American baseball player (1890–1959)

Ralph Albert "Lefty" Bell (November 16, 1890 – October 18, 1959) was an American professional baseball player from 1909 to 1916. A pitcher, he appeared in three Major League Baseball games for the Chicago White Sox in 1912. Bell was 5 ft 11 in tall and weighed 170 lb.

==Career==
Bell was born in Argyle, Iowa, in 1890. With his family, he moved to nearby Kahoka, in Missouri, in his childhood. He started his professional baseball career in 1909. That season, he pitched for two minor league teams and won nine games for each. He was then purchased by the National League's New York Giants and went to spring training with them in early 1910, but he was unable to make the team for the regular season. Instead, Bell spent the 1910 season with the Western Association's Joplin Miners. In 33 games for Joplin, he went 21-7 and led the league in wins. The Miners finished the season in first place with a record of 90-34 and is considered one of the greatest minor league teams of all time.
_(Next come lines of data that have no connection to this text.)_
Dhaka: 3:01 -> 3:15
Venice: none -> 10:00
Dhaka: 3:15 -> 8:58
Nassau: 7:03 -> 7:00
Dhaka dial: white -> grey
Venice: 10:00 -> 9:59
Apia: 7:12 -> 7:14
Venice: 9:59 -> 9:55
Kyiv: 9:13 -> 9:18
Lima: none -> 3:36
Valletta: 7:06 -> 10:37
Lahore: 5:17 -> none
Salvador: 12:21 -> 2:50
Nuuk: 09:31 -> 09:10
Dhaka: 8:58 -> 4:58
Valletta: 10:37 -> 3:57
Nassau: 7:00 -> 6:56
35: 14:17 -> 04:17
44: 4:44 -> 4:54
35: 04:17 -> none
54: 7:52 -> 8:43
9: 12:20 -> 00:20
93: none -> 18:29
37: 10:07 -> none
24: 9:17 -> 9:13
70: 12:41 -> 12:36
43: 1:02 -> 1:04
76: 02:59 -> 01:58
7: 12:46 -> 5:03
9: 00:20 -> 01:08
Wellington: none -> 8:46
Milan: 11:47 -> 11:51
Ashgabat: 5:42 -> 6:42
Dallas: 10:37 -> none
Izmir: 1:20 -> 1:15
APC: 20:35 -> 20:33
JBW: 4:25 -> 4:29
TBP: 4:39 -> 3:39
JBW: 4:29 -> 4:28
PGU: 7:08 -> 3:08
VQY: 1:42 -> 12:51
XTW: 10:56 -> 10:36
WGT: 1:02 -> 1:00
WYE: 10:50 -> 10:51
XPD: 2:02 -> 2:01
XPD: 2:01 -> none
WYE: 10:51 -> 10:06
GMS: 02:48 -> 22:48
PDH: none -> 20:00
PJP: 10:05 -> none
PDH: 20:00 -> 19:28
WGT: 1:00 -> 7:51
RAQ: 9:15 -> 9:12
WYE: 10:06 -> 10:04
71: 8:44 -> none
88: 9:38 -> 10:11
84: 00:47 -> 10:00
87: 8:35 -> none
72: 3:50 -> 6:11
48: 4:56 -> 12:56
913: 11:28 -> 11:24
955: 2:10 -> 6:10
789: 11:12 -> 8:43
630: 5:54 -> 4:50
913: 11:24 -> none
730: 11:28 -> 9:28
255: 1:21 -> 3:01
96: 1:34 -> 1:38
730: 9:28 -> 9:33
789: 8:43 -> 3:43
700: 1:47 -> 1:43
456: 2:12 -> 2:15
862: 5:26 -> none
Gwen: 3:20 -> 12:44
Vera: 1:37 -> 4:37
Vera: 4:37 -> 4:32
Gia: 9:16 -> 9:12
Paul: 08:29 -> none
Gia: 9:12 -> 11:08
The following season, Bell pitched for the Central Association's Burlington Pathfinders and won 21 games again. After starting 1912 with a record of 12–8, he was purchased by the Chicago White Sox of the American League. He made three relief appearances for the White Sox in July and allowed six earned runs in six innings. He then returned to the minors. In 1913, while playing for the Northern League's Winona Pirates, Bell set a career-high in wins, with 28. No other pitcher in the league had more than 20. He played for Winona again in 1914 and won 15. He then joined the Northern League's Fargo-Moorhead Graingrowers, and in 1915 he went 22–13 to lead his league in wins for the third and final time.

Bell's professional baseball career ended after the 1916 season. Overall, he went 156–90 in the minor leagues for a career .634 winning percentage. Bell died in Burlington, Iowa, in 1959.